Er drehte sich und tippte ihr auf die Schulter, damit sie wusste, dass sie sich bereithalten musste, dann kroch er vorsichtig um den Sarkophag herum und rief sich die Steine ins Gedächtnis, die jemand darauf gestapelt hatte. Er setzte die Energie eines anderen magischen Steins frei, einem Stück Graphit.
Ein Blitz riss die Gruft aus der Dunkelheit und zeigte ihm die Räuberbande. Ein zweiter Blitz fächerte sich auf und traf gleich drei von ihnen, darunter auch beide Bogenschützen.
Dann kehrte die Schwärze zurück.
»Jetzt«, flüsterte Elysant und Thaddius weckte erneut das Licht des Diamanten. Die Ordensschwester sprang hinter dem Sarkophag hervor und stieß dem kräftigen Mann das Ende ihres Stabs wie einen Speer ins Gesicht. Seine Nase knirschte, er verdrehte die Augen und ließ seine Hoden los, um stattdessen nach seinem flach gedrückten Riechkolben zu greifen, aus dem Blut strömte.
Zwei andere stürzten nach vorne und trieben sie zurück, sodass Elysant dem kräftigen Mann nicht den Rest geben konnte. Der dritte noch stehende Grabräuber umrundete den Sarkophag auf der anderen Seite und griff Thaddius an.
»Hinter mich!«, schrie Elysant, während sie sich in die rechte Ecke der Gruft hinter der kleineren Truhe zurückfallen ließ, möglichst weit weg von der Treppe.
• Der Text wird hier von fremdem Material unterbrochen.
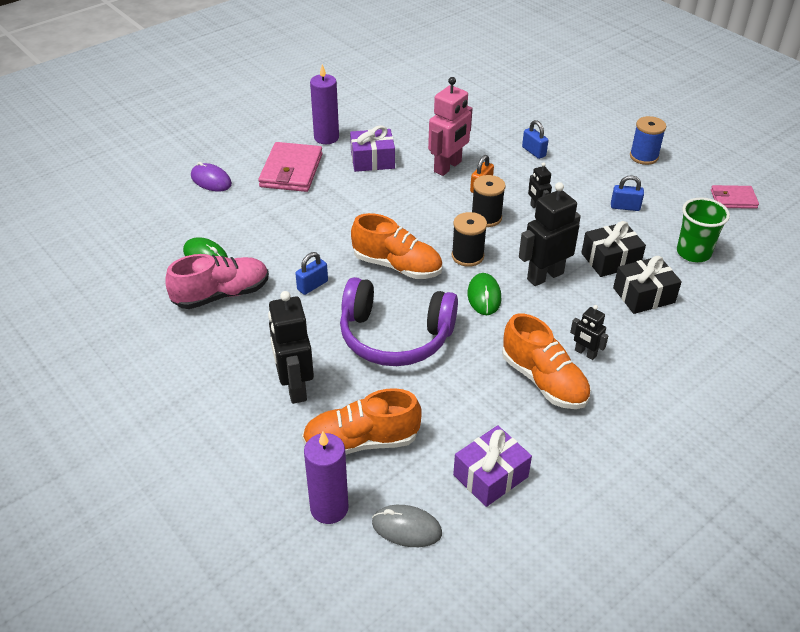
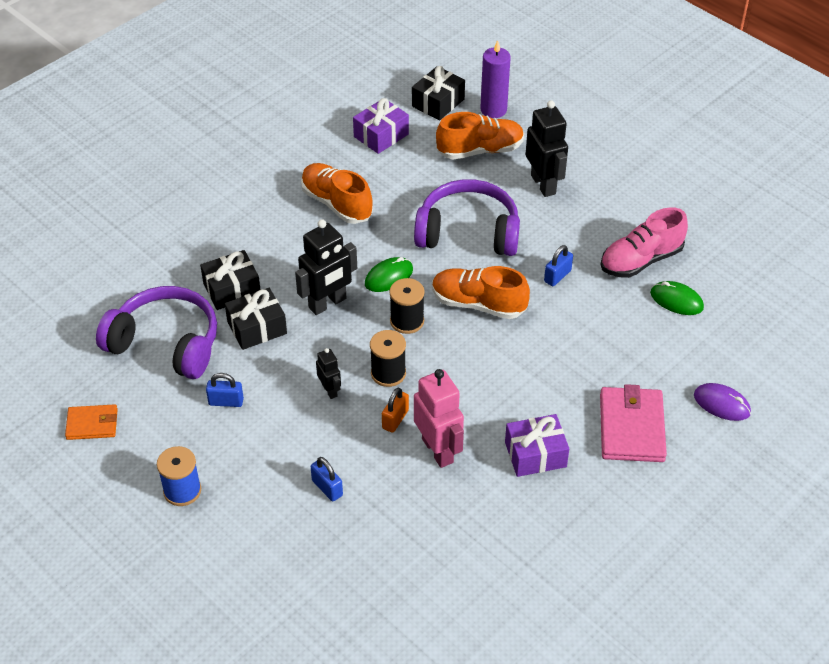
camera: 175 degrees right, 5 degrees up
(326, 137) = (606, 492): purple candle -> none
(406, 528) = (438, 103): grey mouse -> black gift
(448, 167) = (438, 450): pink robot -> pink robot turned 120 degrees clockwise
(484, 296) = (389, 277): green mouse -> green mouse turned 60 degrees clockwise
(585, 353) = (298, 229): black robot -> none
(693, 253) = (166, 343): green cup -> purple headphones
(733, 199) = (92, 424): pink wallet -> orange wallet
Thaddius eilte in diese Ecke und versenkte sich in seine Magie. Er war sich sicher, dass die kampferprobte Elysant ihm Zeit verschaffen würde. Sie setzte ihren Stab ungeheuer geschickt ein, schlug den Speer einer Frau zur Seite, parierte mit derselben Bewegung einen Schwertstoß und drehte den Stab, um erneut die Speerträgerin anzugreifen.
Es gelang ihr sogar, den Schwertkämpfer im Gesicht zu treffen, während sie wieder ihre Verteidigungshaltung einnahm. Doch sie wusste, dass sie und ihr Begleiter in Schwierigkeiten steckten.
»Beeilung«, flehte sie, denn auf der Treppe kam gerade einer der Bogenschützen auf die Beine und versuchte, einen Pfeil an die Sehne zu legen. Gleichzeitig schüttelte eine stämmige Frau die Nachwirkungen des Blitzschlags ab. Sogar der kräftige Mann kämpfte sich wankend hoch.
Und der Mann in der Mitte des Raums, der Thaddius hatte angreifen wollen, änderte seine Taktik, kletterte auf den Sarkophag im Zentrum und hob einen der schweren Steine über den Kopf.
Elysant zog ihren Stab erneut von rechts nach links, um einen Speerstoß zu parieren. Dann duckte sie sich und wich nach links aus, gerade noch rechtzeitig, um dem Schwertschlag ihres anderen Gegners zu entkommen.
»Mach das Licht aus!«, schrie sie, während sie den Stab vorschnellen ließ, um den Schwertkämpfer zurückzutreiben.